Pria yang duduk di seberang Jihye bungkam. Padahal Jungkook hanya mencoba menggoda Jihye, tapi ternyata reaksi wanita itu di luar perkiraannya—apalagi saat Jihye mencubit punggung tangannya dengan keras lantaran ia tak kunjung bersuara.

Mengusap punggung tangan dengan bibir mengerucut sebab menggerutu kesakitan, Jungkook kemudian meringis. "Aku cuma bercanda, Jiy—astaga, aku bahkan tidak punya kontaknya sama sekali," ujar Jungkook.

"Jadi, kalau punya kontaknya kau akan tetap mengundangnya?"

"Tidak, Sayang ..." Jungkook menyapu pandangan ke penjuru restoran. Beruntung karena tidak ada orang yang melihat ke arah mereka saat ini. Bisa-bisa Jungkook malu karena mendapat amukan dari Jihye di tengah-tengah pengunjung restoran. Setelah itu mereka kembali bungkam. Syukurlah karena Jihye berhasil ditenangkan dengan usapan lembut di punggung tangan kirinya.

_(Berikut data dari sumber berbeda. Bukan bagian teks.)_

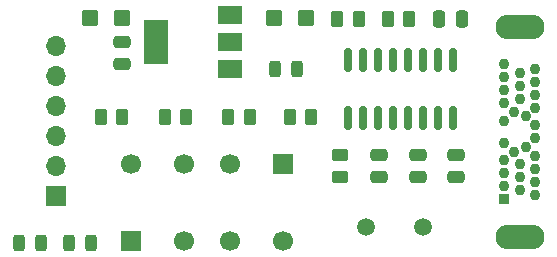
<source format=gbr>
%TF.GenerationSoftware,KiCad,Pcbnew,7.0.6*%
%TF.CreationDate,2024-04-30T21:30:12+02:00*%
%TF.ProjectId,F_Board_V1.1,465f426f-6172-4645-9f56-312e312e6b69,rev?*%
%TF.SameCoordinates,Original*%
%TF.FileFunction,Soldermask,Top*%
%TF.FilePolarity,Negative*%
%FSLAX46Y46*%
G04 Gerber Fmt 4.6, Leading zero omitted, Abs format (unit mm)*
G04 Created by KiCad (PCBNEW 7.0.6) date 2024-04-30 21:30:12*
%MOMM*%
%LPD*%
G01*
G04 APERTURE LIST*
G04 Aperture macros list*
%AMRoundRect*
0 Rectangle with rounded corners*
0 $1 Rounding radius*
0 $2 $3 $4 $5 $6 $7 $8 $9 X,Y pos of 4 corners*
0 Add a 4 corners polygon primitive as box body*
4,1,4,$2,$3,$4,$5,$6,$7,$8,$9,$2,$3,0*
0 Add four circle primitives for the rounded corners*
1,1,$1+$1,$2,$3*
1,1,$1+$1,$4,$5*
1,1,$1+$1,$6,$7*
1,1,$1+$1,$8,$9*
0 Add four rect primitives between the rounded corners*
20,1,$1+$1,$2,$3,$4,$5,0*
20,1,$1+$1,$4,$5,$6,$7,0*
20,1,$1+$1,$6,$7,$8,$9,0*
20,1,$1+$1,$8,$9,$2,$3,0*%
G04 Aperture macros list end*
%ADD10RoundRect,0.250000X-0.475000X0.250000X-0.475000X-0.250000X0.475000X-0.250000X0.475000X0.250000X0*%
%ADD11RoundRect,0.250000X-0.262500X-0.450000X0.262500X-0.450000X0.262500X0.450000X-0.262500X0.450000X0*%
%ADD12R,1.700000X1.700000*%
%ADD13C,1.700000*%
%ADD14RoundRect,0.250000X-0.450000X-0.425000X0.450000X-0.425000X0.450000X0.425000X-0.450000X0.425000X0*%
%ADD15RoundRect,0.150000X0.150000X-0.825000X0.150000X0.825000X-0.150000X0.825000X-0.150000X-0.825000X0*%
%ADD16RoundRect,0.250000X0.262500X0.450000X-0.262500X0.450000X-0.262500X-0.450000X0.262500X-0.450000X0*%
%ADD17C,1.500000*%
%ADD18R,2.000000X1.500000*%
%ADD19R,2.000000X3.800000*%
%ADD20RoundRect,0.243750X-0.243750X-0.456250X0.243750X-0.456250X0.243750X0.456250X-0.243750X0.456250X0*%
%ADD21R,0.930000X0.930000*%
%ADD22C,0.930000*%
%ADD23O,4.150000X2.075000*%
%ADD24RoundRect,0.250000X0.250000X0.475000X-0.250000X0.475000X-0.250000X-0.475000X0.250000X-0.475000X0*%
%ADD25RoundRect,0.250000X-0.450000X0.262500X-0.450000X-0.262500X0.450000X-0.262500X0.450000X0.262500X0*%
%ADD26RoundRect,0.243750X0.243750X0.456250X-0.243750X0.456250X-0.243750X-0.456250X0.243750X-0.456250X0*%
%ADD27RoundRect,0.250000X0.450000X0.425000X-0.450000X0.425000X-0.450000X-0.425000X0.450000X-0.425000X0*%
%ADD28O,1.700000X1.700000*%
G04 APERTURE END LIST*
D10*
%TO.C,C2*%
X178800000Y-93650000D03*
X178800000Y-95550000D03*
%TD*%
D11*
%TO.C,R7*%
X172987500Y-82200000D03*
X174812500Y-82200000D03*
%TD*%
D10*
%TO.C,C3*%
X172200000Y-93650000D03*
X172200000Y-95550000D03*
%TD*%
D12*
%TO.C,SW2*%
X151250000Y-100950000D03*
D13*
X151250000Y-94450000D03*
X155750000Y-100950000D03*
X155750000Y-94450000D03*
%TD*%
D14*
%TO.C,C4*%
X163350000Y-82100000D03*
X166050000Y-82100000D03*
%TD*%
D12*
%TO.C,SW1*%
X164150000Y-94450000D03*
D13*
X164150000Y-100950000D03*
X159650000Y-94450000D03*
X159650000Y-100950000D03*
%TD*%
D15*
%TO.C,U1*%
X169655000Y-90575000D03*
X170925000Y-90575000D03*
X172195000Y-90575000D03*
X173465000Y-90575000D03*
X174735000Y-90575000D03*
X176005000Y-90575000D03*
X177275000Y-90575000D03*
X178545000Y-90575000D03*
X178545000Y-85625000D03*
X177275000Y-85625000D03*
X176005000Y-85625000D03*
X174735000Y-85625000D03*
X173465000Y-85625000D03*
X172195000Y-85625000D03*
X170925000Y-85625000D03*
X169655000Y-85625000D03*
%TD*%
D16*
%TO.C,R1*%
X161312500Y-90500000D03*
X159487500Y-90500000D03*
%TD*%
D17*
%TO.C,Y1*%
X171120000Y-99800000D03*
X176000000Y-99800000D03*
%TD*%
D11*
%TO.C,R6*%
X168687500Y-82200000D03*
X170512500Y-82200000D03*
%TD*%
D10*
%TO.C,C6*%
X150500000Y-84100000D03*
X150500000Y-86000000D03*
%TD*%
D18*
%TO.C,U2*%
X159650000Y-86400000D03*
X159650000Y-84100000D03*
D19*
X153350000Y-84100000D03*
D18*
X159650000Y-81800000D03*
%TD*%
D10*
%TO.C,C1*%
X175500000Y-93650000D03*
X175500000Y-95550000D03*
%TD*%
D11*
%TO.C,R3*%
X148687500Y-90500000D03*
X150512500Y-90500000D03*
%TD*%
D20*
%TO.C,D1*%
X145962500Y-101100000D03*
X147837500Y-101100000D03*
%TD*%
D21*
%TO.C,J2*%
X182832500Y-97444250D03*
D22*
X182832500Y-96344250D03*
X182832500Y-95244250D03*
X182832500Y-94144250D03*
X183632500Y-93394250D03*
X182832500Y-92644250D03*
X182832500Y-90794250D03*
X183632500Y-90044250D03*
X182832500Y-89294250D03*
X182832500Y-88194250D03*
X182832500Y-87094250D03*
X182832500Y-85994250D03*
X185482500Y-86369250D03*
X185482500Y-87469250D03*
X185482500Y-88569250D03*
X185482500Y-89669250D03*
X184682500Y-90419250D03*
X185482500Y-91169250D03*
X185482500Y-92269250D03*
X184682500Y-93019250D03*
X185482500Y-93769250D03*
X185482500Y-94869250D03*
X185482500Y-95969250D03*
X185482500Y-97069250D03*
X184157500Y-96669250D03*
X184157500Y-95569250D03*
X184157500Y-94469250D03*
X184157500Y-88969250D03*
X184157500Y-87869250D03*
X184157500Y-86769250D03*
D23*
X184157500Y-100619250D03*
X184157500Y-82819250D03*
%TD*%
D24*
%TO.C,C7*%
X179250000Y-82200000D03*
X177350000Y-82200000D03*
%TD*%
D20*
%TO.C,D2*%
X141762500Y-101100000D03*
X143637500Y-101100000D03*
%TD*%
D16*
%TO.C,R4*%
X155912500Y-90500000D03*
X154087500Y-90500000D03*
%TD*%
D25*
%TO.C,R2*%
X168900000Y-93687500D03*
X168900000Y-95512500D03*
%TD*%
D26*
%TO.C,D3*%
X165337500Y-86400000D03*
X163462500Y-86400000D03*
%TD*%
D27*
%TO.C,C5*%
X150500000Y-82100000D03*
X147800000Y-82100000D03*
%TD*%
D11*
%TO.C,R5*%
X164687500Y-90500000D03*
X166512500Y-90500000D03*
%TD*%
D12*
%TO.C,J1*%
X144875000Y-97150000D03*
D28*
X144875000Y-94610000D03*
X144875000Y-92070000D03*
X144875000Y-89530000D03*
X144875000Y-86990000D03*
X144875000Y-84450000D03*
%TD*%
M02*

</source>
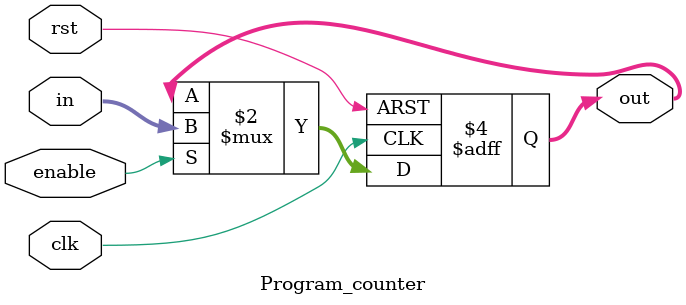
<source format=sv>
module Program_counter (
	input logic clk, rst, enable,
	input logic [31:0] in,
	output logic [31:0] out
);

	always_ff @ (posedge clk or posedge rst) begin
        if (rst) begin
            out <= 0;
        end else if (enable) begin
            out <= in;
        end
    end
endmodule 
</source>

Jungkook diam-diam tersenyum. Membayangkan bagaimana air muka Jihye yang sedang kesal membuat perutnya seolah digelitik. Seandainya sejak dulu ia berani mencintai Jihye tanpa adanya rasa malu dan benci kepada dirinya sendiri, mungkin saat ini mereka telah menikah dan Jungkook bisa merasakan perhatian Jihye lebih banyak.

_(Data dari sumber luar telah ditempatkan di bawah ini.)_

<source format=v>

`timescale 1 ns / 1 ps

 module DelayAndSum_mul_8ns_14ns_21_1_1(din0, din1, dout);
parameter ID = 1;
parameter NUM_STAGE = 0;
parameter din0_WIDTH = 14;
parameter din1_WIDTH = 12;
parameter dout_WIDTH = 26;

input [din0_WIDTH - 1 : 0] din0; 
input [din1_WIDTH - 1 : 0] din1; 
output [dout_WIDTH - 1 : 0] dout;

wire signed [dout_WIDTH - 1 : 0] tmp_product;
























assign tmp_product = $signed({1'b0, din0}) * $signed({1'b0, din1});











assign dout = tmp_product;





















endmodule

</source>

Dulu saat Jihye memergoki dirinya dan Minjae tengah berciuman, wanita itu tidak pernah menunjukkan ekspresi jengkel atau cemburunya. Ia hanya akan tersenyum dan menyimpan tangisnya sendirian. Jungkook paham betul bagaimana perasaan Jihye kala itu. Dia bukan hanya melukai hati Jihye, tapi juga mematahkannya.